"""
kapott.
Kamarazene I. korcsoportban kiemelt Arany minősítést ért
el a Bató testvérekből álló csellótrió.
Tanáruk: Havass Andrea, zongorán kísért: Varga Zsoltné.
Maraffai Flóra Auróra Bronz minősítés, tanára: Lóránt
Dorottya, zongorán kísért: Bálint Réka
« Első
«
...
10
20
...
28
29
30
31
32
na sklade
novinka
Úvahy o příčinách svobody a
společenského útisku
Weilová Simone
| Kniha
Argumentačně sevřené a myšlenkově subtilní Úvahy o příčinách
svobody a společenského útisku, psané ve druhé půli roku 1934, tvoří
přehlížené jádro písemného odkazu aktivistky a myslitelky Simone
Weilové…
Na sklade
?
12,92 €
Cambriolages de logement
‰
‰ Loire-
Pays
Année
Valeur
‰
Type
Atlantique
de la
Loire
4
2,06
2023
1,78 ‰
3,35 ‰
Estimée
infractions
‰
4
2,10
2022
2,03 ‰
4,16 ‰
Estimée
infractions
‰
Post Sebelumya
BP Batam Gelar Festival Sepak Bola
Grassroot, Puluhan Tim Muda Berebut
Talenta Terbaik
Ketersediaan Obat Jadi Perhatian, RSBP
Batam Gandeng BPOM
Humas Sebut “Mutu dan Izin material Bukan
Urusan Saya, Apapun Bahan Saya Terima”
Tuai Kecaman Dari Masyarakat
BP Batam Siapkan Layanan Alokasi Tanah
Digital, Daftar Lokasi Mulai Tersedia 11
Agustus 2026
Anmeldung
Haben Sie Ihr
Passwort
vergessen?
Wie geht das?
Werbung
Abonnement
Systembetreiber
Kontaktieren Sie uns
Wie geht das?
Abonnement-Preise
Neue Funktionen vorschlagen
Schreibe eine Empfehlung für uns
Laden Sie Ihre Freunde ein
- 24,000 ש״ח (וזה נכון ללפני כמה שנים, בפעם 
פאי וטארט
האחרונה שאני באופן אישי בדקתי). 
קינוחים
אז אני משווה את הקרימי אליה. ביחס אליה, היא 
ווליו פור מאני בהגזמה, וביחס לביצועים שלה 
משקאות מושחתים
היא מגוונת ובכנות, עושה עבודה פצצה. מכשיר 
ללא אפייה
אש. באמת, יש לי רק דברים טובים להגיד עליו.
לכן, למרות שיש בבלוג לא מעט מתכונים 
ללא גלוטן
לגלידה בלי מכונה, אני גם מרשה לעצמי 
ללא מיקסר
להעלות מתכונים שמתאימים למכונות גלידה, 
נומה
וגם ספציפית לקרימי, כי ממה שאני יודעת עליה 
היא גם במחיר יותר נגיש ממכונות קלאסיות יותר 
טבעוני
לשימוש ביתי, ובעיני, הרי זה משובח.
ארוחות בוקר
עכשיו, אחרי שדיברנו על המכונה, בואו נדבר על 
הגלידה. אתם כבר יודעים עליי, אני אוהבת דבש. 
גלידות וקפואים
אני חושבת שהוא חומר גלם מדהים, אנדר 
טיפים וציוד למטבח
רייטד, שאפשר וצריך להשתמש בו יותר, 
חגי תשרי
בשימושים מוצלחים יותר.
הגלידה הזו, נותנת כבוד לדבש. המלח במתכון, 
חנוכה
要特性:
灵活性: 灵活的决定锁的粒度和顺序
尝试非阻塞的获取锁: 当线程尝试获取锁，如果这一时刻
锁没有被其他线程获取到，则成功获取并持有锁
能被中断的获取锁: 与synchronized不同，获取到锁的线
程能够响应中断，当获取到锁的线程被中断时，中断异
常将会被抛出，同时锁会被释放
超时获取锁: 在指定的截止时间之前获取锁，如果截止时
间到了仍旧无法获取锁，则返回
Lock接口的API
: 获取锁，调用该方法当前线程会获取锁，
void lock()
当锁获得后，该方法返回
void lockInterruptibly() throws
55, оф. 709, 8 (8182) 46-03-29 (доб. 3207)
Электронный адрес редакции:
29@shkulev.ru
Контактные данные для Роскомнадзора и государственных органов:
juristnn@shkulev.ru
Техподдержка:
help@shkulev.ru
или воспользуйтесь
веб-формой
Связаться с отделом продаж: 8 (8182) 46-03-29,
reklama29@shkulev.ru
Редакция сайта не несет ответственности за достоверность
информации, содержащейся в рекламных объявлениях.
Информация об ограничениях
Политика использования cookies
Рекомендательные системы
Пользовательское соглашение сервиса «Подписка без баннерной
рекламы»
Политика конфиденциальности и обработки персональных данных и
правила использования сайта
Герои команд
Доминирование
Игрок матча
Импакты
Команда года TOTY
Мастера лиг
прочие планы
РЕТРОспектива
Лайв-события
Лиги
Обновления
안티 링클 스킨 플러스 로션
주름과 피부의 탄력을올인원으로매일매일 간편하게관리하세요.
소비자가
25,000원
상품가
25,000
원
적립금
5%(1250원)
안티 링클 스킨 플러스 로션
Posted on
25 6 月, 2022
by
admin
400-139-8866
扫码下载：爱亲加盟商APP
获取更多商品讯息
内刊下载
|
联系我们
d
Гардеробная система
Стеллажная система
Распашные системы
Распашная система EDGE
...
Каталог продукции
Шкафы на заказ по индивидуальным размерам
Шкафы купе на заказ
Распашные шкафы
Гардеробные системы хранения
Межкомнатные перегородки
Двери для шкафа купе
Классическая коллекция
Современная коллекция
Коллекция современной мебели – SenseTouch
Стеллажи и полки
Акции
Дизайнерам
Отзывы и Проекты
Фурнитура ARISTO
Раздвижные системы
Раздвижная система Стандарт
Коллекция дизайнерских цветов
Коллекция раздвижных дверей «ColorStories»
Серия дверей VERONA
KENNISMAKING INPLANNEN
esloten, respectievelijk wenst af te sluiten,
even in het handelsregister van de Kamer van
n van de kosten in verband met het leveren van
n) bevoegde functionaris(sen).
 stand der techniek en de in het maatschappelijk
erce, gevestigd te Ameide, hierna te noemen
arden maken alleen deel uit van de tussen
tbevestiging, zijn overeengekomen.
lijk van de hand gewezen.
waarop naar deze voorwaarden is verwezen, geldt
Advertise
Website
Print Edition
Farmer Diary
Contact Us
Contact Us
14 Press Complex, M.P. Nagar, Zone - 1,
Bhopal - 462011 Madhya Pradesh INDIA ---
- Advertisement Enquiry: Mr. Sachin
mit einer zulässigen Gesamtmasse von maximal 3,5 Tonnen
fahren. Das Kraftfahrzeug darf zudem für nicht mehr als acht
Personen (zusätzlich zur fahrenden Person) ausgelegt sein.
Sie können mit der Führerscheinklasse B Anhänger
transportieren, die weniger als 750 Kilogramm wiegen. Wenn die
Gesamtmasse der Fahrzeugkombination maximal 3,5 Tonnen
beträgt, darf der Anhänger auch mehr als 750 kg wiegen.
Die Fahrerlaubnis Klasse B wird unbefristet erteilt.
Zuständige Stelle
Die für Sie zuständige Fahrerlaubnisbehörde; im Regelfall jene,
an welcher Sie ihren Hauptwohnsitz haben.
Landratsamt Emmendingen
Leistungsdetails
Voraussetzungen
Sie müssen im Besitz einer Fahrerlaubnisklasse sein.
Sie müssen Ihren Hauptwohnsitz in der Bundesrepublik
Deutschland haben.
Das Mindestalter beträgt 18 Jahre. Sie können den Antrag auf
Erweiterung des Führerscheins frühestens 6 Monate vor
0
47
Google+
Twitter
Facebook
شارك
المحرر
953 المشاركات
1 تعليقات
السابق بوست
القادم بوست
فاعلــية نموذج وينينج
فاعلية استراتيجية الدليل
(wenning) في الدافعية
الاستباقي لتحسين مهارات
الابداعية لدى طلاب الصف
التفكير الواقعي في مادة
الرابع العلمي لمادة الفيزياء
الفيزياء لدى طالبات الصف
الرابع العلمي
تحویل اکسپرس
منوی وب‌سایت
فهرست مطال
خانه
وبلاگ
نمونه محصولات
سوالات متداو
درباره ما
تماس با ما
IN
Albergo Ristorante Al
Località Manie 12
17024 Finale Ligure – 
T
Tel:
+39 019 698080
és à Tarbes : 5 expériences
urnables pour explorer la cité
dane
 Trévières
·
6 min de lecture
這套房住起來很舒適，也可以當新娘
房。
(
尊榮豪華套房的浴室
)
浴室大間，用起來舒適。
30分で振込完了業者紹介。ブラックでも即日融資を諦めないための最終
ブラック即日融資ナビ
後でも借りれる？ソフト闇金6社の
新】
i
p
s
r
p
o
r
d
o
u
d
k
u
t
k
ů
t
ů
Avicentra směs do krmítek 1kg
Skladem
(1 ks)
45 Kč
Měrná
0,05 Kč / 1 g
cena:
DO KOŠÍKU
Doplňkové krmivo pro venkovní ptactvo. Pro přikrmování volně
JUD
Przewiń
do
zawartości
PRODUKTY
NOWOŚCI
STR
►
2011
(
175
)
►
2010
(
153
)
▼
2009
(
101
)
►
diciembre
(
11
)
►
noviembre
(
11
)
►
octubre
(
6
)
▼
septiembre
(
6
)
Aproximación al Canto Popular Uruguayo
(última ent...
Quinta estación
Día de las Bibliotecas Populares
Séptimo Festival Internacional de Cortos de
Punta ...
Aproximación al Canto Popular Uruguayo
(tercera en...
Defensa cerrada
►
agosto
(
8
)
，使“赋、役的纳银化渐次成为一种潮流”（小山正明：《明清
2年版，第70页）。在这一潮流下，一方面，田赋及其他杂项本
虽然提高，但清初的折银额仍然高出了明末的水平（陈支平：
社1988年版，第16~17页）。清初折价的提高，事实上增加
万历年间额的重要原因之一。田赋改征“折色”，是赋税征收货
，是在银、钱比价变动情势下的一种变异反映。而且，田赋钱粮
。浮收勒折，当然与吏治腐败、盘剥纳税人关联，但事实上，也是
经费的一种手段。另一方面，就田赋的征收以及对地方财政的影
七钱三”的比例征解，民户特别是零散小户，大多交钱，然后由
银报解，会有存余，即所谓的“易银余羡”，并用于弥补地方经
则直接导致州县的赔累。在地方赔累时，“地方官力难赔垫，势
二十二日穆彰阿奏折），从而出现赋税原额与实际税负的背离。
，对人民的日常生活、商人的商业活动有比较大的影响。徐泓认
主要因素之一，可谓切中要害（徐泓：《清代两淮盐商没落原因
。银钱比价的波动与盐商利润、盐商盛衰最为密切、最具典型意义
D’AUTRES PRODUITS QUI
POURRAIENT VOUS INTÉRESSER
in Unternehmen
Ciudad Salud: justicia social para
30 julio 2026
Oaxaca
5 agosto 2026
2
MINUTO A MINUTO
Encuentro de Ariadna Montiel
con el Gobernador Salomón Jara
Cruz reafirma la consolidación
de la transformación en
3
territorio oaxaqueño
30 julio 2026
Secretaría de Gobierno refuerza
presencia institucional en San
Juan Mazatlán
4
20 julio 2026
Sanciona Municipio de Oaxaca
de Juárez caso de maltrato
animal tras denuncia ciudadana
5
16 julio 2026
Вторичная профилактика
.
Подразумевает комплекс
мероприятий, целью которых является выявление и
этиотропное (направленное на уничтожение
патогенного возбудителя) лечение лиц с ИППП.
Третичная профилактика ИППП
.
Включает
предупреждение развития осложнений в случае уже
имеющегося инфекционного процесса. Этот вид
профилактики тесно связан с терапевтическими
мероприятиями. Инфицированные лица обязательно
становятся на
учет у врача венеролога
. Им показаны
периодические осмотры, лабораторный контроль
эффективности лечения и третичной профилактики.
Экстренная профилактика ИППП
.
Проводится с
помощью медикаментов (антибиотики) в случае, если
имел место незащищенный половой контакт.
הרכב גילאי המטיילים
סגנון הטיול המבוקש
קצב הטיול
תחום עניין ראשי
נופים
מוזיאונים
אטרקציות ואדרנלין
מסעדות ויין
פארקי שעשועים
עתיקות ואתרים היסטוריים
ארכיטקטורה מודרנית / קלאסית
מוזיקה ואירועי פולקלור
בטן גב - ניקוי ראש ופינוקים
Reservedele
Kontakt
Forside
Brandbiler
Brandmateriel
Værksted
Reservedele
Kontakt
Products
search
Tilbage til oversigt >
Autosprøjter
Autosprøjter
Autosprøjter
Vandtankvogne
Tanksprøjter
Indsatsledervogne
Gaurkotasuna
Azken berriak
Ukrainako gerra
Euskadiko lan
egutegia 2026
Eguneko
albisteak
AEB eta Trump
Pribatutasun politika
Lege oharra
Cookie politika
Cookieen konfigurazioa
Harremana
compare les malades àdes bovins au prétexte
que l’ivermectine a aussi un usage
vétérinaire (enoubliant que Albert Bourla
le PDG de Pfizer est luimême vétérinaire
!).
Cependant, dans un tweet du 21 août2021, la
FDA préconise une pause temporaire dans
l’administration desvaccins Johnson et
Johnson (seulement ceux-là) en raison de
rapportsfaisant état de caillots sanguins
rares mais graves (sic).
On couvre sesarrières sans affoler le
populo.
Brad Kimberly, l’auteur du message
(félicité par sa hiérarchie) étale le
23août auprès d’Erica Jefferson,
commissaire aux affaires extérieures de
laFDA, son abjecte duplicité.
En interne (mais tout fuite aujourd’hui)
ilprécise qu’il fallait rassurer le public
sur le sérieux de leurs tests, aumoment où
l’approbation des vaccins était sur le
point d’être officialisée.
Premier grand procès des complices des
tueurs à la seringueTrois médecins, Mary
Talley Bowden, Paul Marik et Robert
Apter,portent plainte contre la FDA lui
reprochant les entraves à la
"""
TASK INSTRUCTIONS: Whenever a line in the material above holds the string "julio", copy that line in full.

ANSWER AREA:
30 julio 2026
30 julio 2026
20 julio 2026
16 julio 2026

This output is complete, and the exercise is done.